Numa comparação, é como uma roupa que foi lavada e ficou com um pontinho preto? As pessoas ficam apontando para aquele ponto, apesar de todo o resto da roupa estar limpa?
É um comparativo muito válido. Temos um parque industrial invejável, com tecnologia de ponta. Os empresários brasileiros tiveram visão de futuro para atender todos os mercados. Hoje atendemos os Emirados Árabes, o Japão e a União Europeia. Outros países produtores não atingem esses mercados com o mesmo potencial do Brasil. Só isso já diz que a nossa roupa está completamente alva, limpa. Mas se um pontinho porventura ficou sujo, tem que lavar outra vez e deixar o pano todo branco. Esse é o nosso papel para ajudar a indústria. Trazer as informações científicas para o corpo técnico aplicar no dia a dia.
O senhor sugere a criação da figura do gestor de salmonela. Como é isso?
Quando vamos fazer o controle de uma doença, temos que estabelecer alguns critérios. São pilares que chamamos dentro da epidemiologia de avaliação de risco. Ou seja, você primeiro tem que identificar qual é o problema, quais são os pontos onde se deve atuar e quais os procedimentos de controle. A partir disso, tem que ter uma checagem de todos esses itens, para saber se estão dentro dos limites estabelecidos.
Qualquer coisa que fuja desse controle, desse limite, você tem que retornar e fazer toda a verificação para saber onde errou e como vai corrigir. Então, o gestor de salmonela é o profissional que tem a visão do todo. Ele tem acesso ao incubatório, à granja de reprodução, ao frango de corte, à fábrica de ração, à indústria.
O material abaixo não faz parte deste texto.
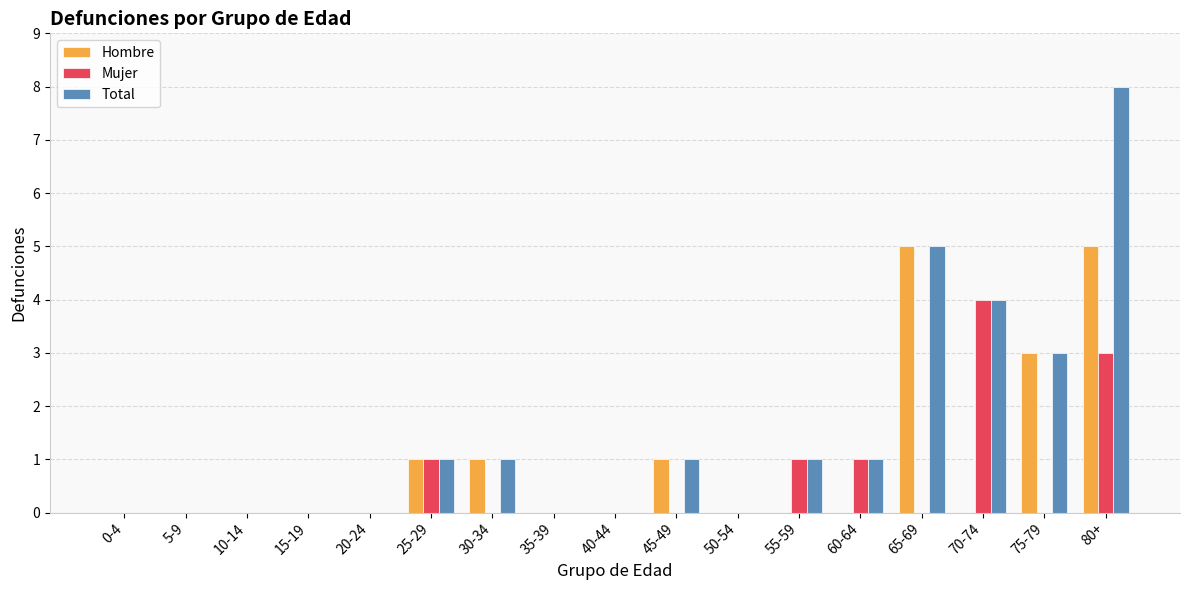

Is it true that Hombre equals 0 at 45-49?

False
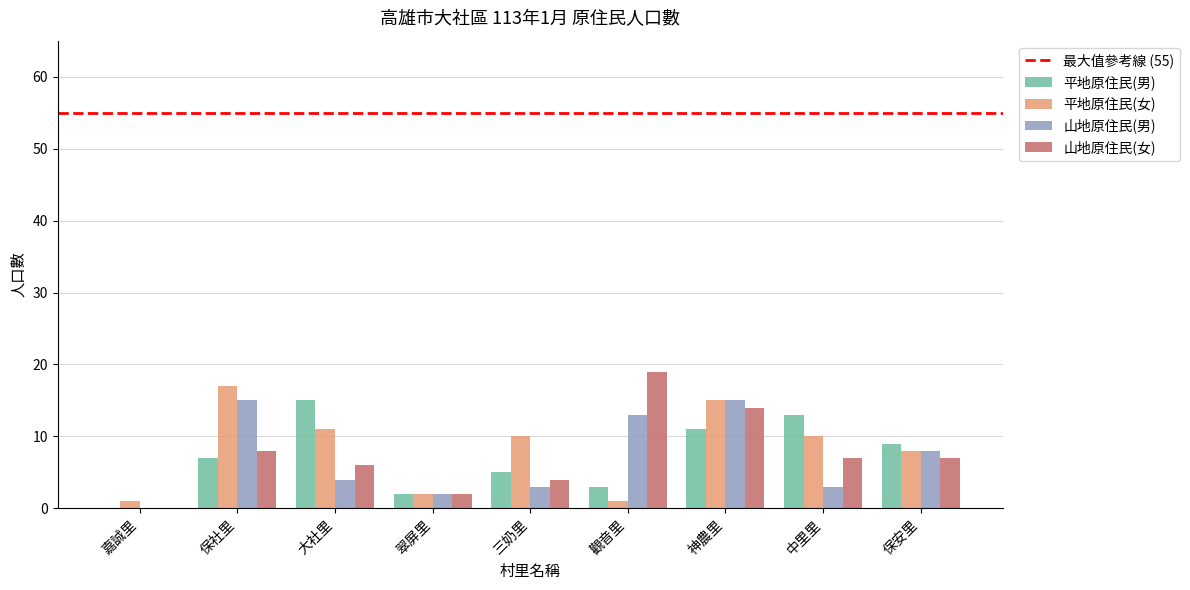

Which category has the highest value across all series?

觀音里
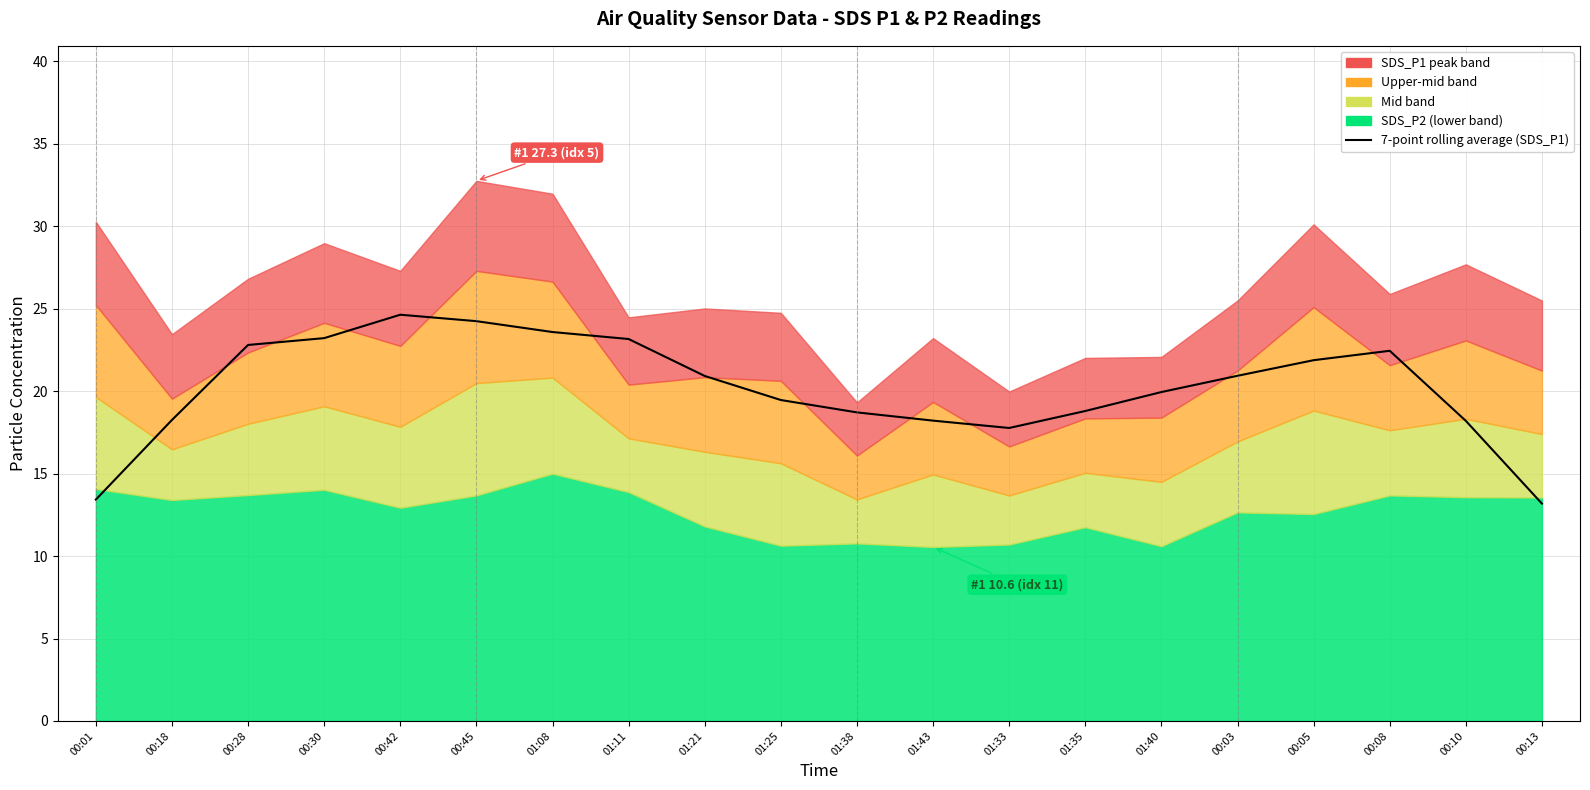

What is the sum of all values?

403.9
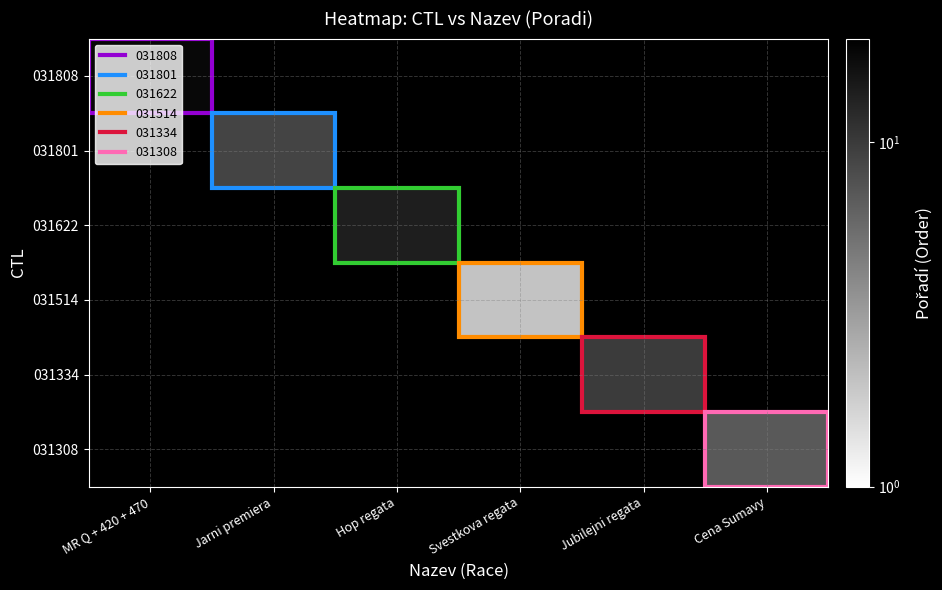

Count the number of categories in the chart.

6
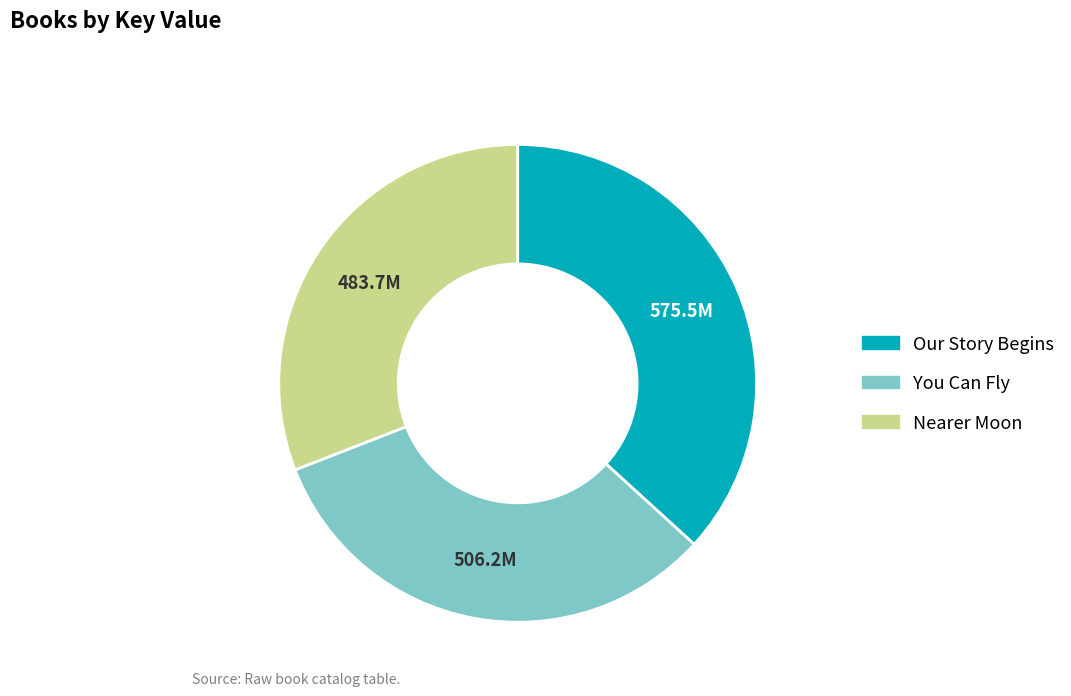

Which category has the smallest portion of the pie?

Nearer Moon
E cuida de todos os checklists de verificação, é a pessoa que vai ver se o plano de ação está sendo realmente realizado e identificar quais são os pontos frágeis desse programa, e fazer as correções.
Se isso ficar em várias mãos, ou seja, se lá na granja de matriz tem uma pessoa e no incubatório tem outra, você não consegue juntar as informações de modo a corrigir a tempo o problema. São controles que exigem intervenção muito rápida para correção. Porque apenas uma falha pode ter um reflexo muito grande, lá na frente.
Ou seja, a casa tem que estar o tempo todo arrumada?
A casa tem que ser limpa todo dia. Ao levantar tem que arrumar sua cama, cumprir todos os procedimentos. Assim é a rotina de uma granja, do sistema de produção. É preciso organização, disciplina e comprometimento. Se tiver um papel no chão, é catar e jogar no lixo.
Parece ser uma questão de mudança cultural...
Perfeitamente, com nossa vocação para produzir proteína de origem animal, somos nós que temos que nos adequar. E isso inclui o galponeiro que está ali no dia a dia, que tem a vivência e sabe dos problemas. O Brasil só vai continuar com todo esse potencial se as empresas tiverem sanidade. Não existe outro caminho, é a sanidade.
E isso é exatamente a disciplina de fazer as tarefas bem feitas, todos os dias. Precisamos no sistema de produção de indivíduos selecionados para executar as normas estabelecidas. Não precisamos de criatividade, mas de disciplina para cumprir o que foi estabelecido por todos. Isso envolve o chão de fábrica, o diretor, o veterinário, o zootecnista, o técnico agrícola. É preciso perguntar: fizemos um programa, será que está funcionando? Se tiver de mudar alguma coisa, vamos sentar outra vez. No final, a gente quer passar por toda essa turbulência e mostrar para o mundo inteiro que a nossa carne é a melhor carne que existe na face da terra.